Dataset entries

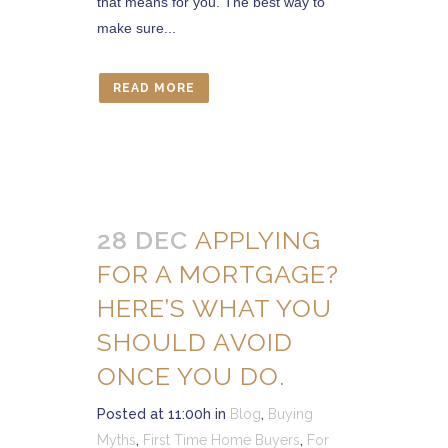
that means for you. The best way to
make sure...
READ MORE
28 DEC
APPLYING
FOR A MORTGAGE?
HERE’S WHAT YOU
SHOULD AVOID
ONCE YOU DO.
Posted at 11:00h
in
Blog
,
Buying
Myths
,
First Time Home Buyers
,
For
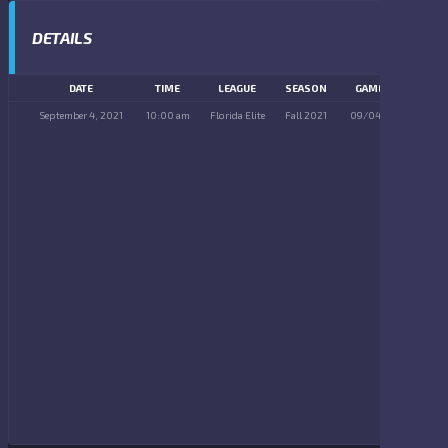
DETAILS
DATE
TIME
LEAGUE
SEASON
GAME DAY
September 4, 2021
10:00 am
Florida Elite
Fall 2021
09/04/2021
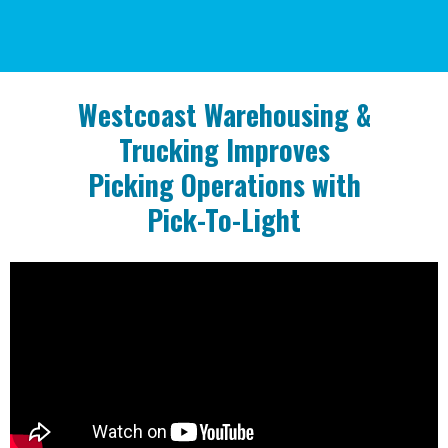
Westcoast Warehousing & Trucking
can
provide for you.
Westcoast Warehousing &
Trucking
Improves
Picking Operations
with
Pick-To-Light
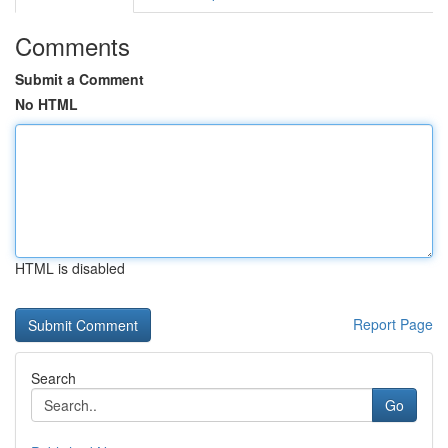
Comments
Submit a Comment
No HTML
HTML is disabled
Report Page
Search
Go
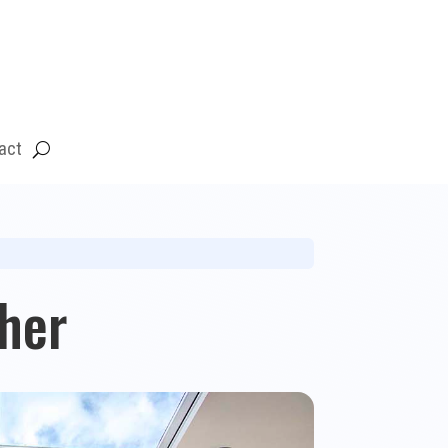
act
her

Work instructions. Could you copy all of the entries above exactly, without the pictures?

Result below.
that means for you. The best way to
make sure...
READ MORE
28 DEC
APPLYING
FOR A MORTGAGE?
HERE’S WHAT YOU
SHOULD AVOID
ONCE YOU DO.
Posted at 11:00h
in
Blog
,
Buying
Myths
,
First Time Home Buyers
,
For
DETAILS
DATE
TIME
LEAGUE
SEASON
GAME DAY
September 4, 2021
10:00 am
Florida Elite
Fall 2021
09/04/2021
Westcoast Warehousing & Trucking
can
provide for you.
Westcoast Warehousing &
Trucking
Improves
Picking Operations
with
Pick-To-Light
Comments
Submit a Comment
No HTML
HTML is disabled
Report Page
Search
Go
act
her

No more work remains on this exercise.